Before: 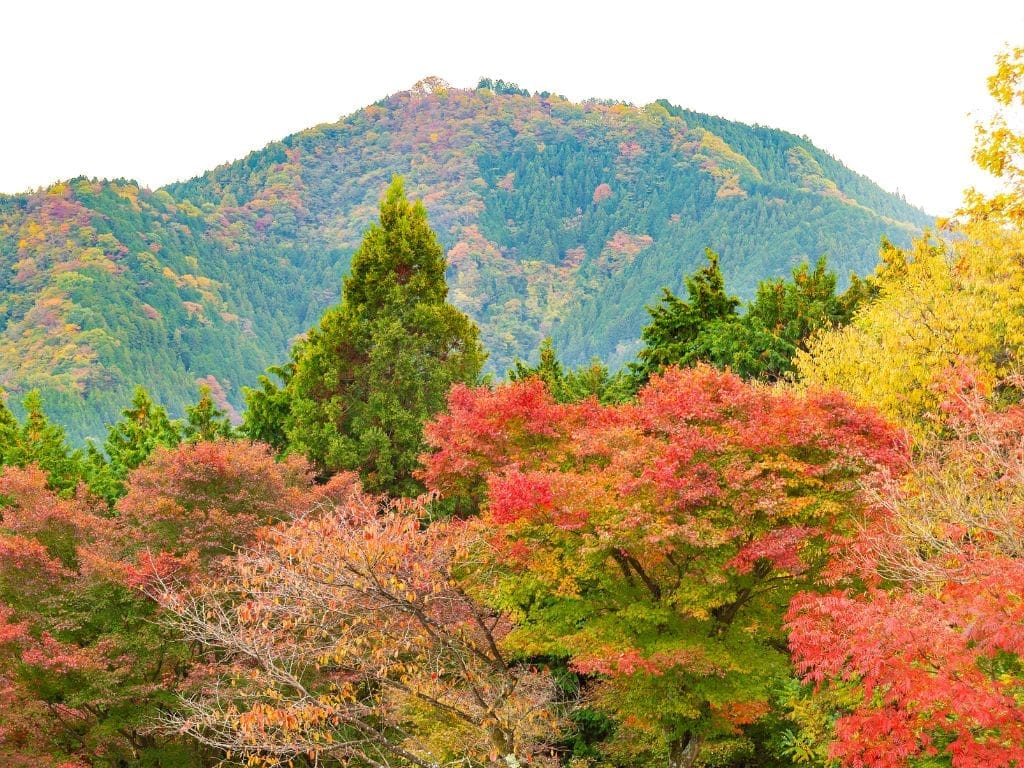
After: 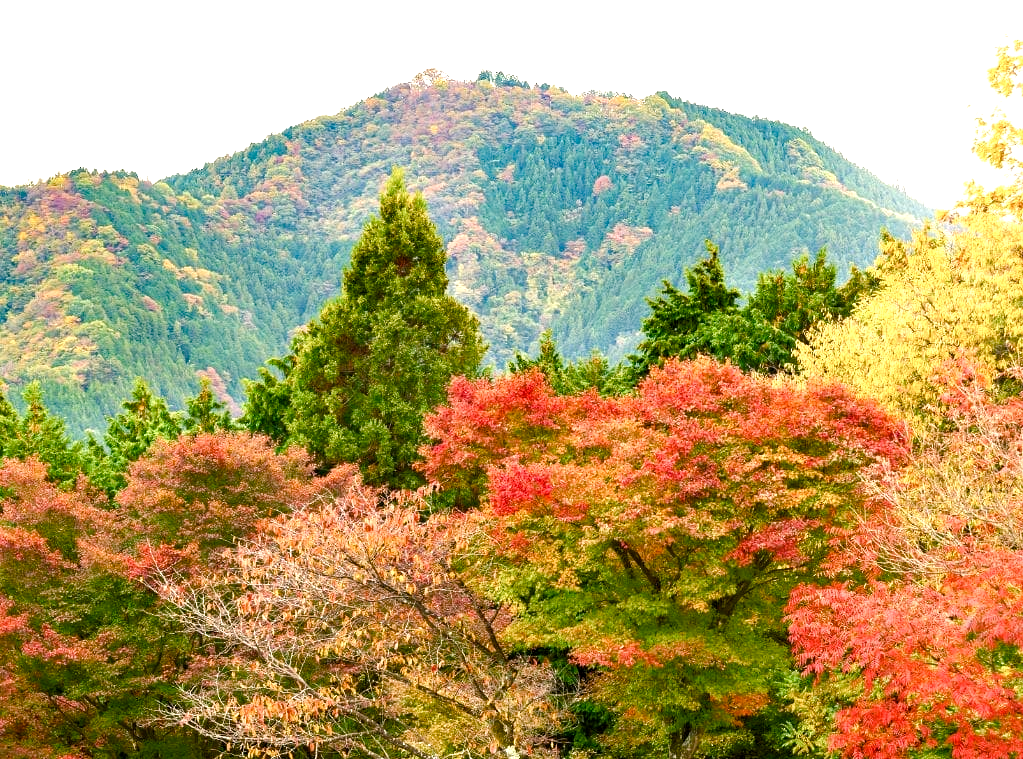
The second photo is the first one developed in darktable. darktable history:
color balance rgb: shadows lift › chroma 2.79%, shadows lift › hue 190.66°, power › hue 171.85°, highlights gain › chroma 2.16%, highlights gain › hue 75.26°, global offset › luminance -0.51%, perceptual saturation grading › highlights -33.8%, perceptual saturation grading › mid-tones 14.98%, perceptual saturation grading › shadows 48.43%, perceptual brilliance grading › highlights 15.68%, perceptual brilliance grading › mid-tones 6.62%, perceptual brilliance grading › shadows -14.98%, global vibrance 11.32%, contrast 5.05%
crop: top 1.049%, right 0.001%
□ □ □ □ □ □ □
_Goal of the exercise_
Put the lines of the material above into a numbered list, skipping any blank lines. Leave the pictures out of your answer.

_Written solution_
1. Before: 
2. After: 
3. The second photo is the first one developed in darktable. darktable history:
4. color balance rgb: shadows lift › chroma 2.79%, shadows lift › hue 190.66°, power › hue 171.85°, highlights gain › chroma 2.16%, highlights gain › hue 75.26°, global offset › luminance -0.51%, perceptual saturation grading › highlights -33.8%, perceptual saturation grading › mid-tones 14.98%, perceptual saturation grading › shadows 48.43%, perceptual brilliance grading › highlights 15.68%, perceptual brilliance grading › mid-tones 6.62%, perceptual brilliance grading › shadows -14.98%, global vibrance 11.32%, contrast 5.05%
5. crop: top 1.049%, right 0.001%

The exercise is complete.